The quote is like the Declaration of Independence, says Roger Clegg, president of the Center for Equal Opportunity, a conservative think tank that studies race and ethnicity. In years past, he says, America may have needed to grow into the words, but today they must be obeyed to the letter.
“The Declaration of Independence says all men are created equal,” Clegg says. “Nobody thinks it doesn’t mean what it says because Thomas Jefferson owned slaves. King gave a brilliant and moving quotation, and I think it says we should not be treating people differently based on skin color.”
Many others agree. King’s quote has become a staple of the conservative belief that “judged by the color of their skin” includes things such as unique appeals to certain voter groups, reserving government contracts for Hispanic-owned businesses, seeking more non-white corporate executives, or admitting black students to college with lower test scores.
And for the rest of that summer blue American cities were wracked with riots, looting, and arson. Democrat mayors of these cities told their police depts to stand down. And thus they allied themselves with the radical Marxist groups Black Lives Matter, and Antifa.
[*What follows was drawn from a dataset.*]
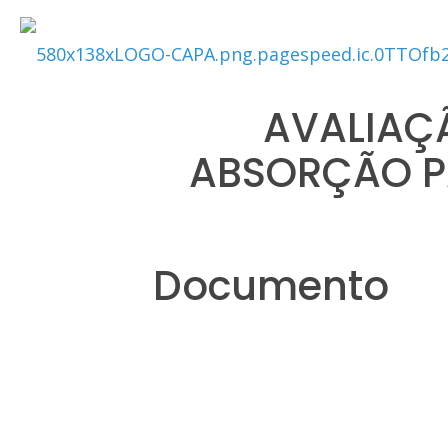
AVALIAÇÃ
ABSORÇÃO P
Documento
In 1984 the the Irish band U2 released “Pride” (In the Name of Love) about MLK and his assassination. For Black Lives Matter and Antifa “Love” is not on their to-do list.
The words of Martin Luther King are irrelevant to these bastards.
I will close with this:
January 15th was the official federal holiday commemorating Dr. Martin Luther King Jr’s birthday which unlike many, for once falls on his actual birthday. For sure, he had his faults and his flaws like any other human being, but his core beliefs and what he fought for, and the ways of nonviolence that he advocated to achieve them stand in stark, absolute contrast with what the Anti-American Left and its co-conspirators in the Democrat Party have done to this nation in the 60 years since Dr. King’s heyday (and really since Burr murdered Hamilton).
Instead of equality of opportunity, and content of character over color of skin, we have been “fundamentally transformed” into a dystopian society where things are just the opposite. I just have to write the name “Claudine Gay” and you can well imagine Dr. King somewhere in the great beyond weeping, if not hurling epithets. It’s bad enough that we have a hierarchy based on the most irrelevant things such as racial, ethnic, and sexual characteristics, but the purveyors of this poison have as central tenets the notion of oppressed and oppressors, where the latter are defined with the immutable characteristics of being genetically pre-disposed to being such. That is, an evil that must be eradicated, “by any means necessary.”
I’m glad I’m old. the future does not look promising.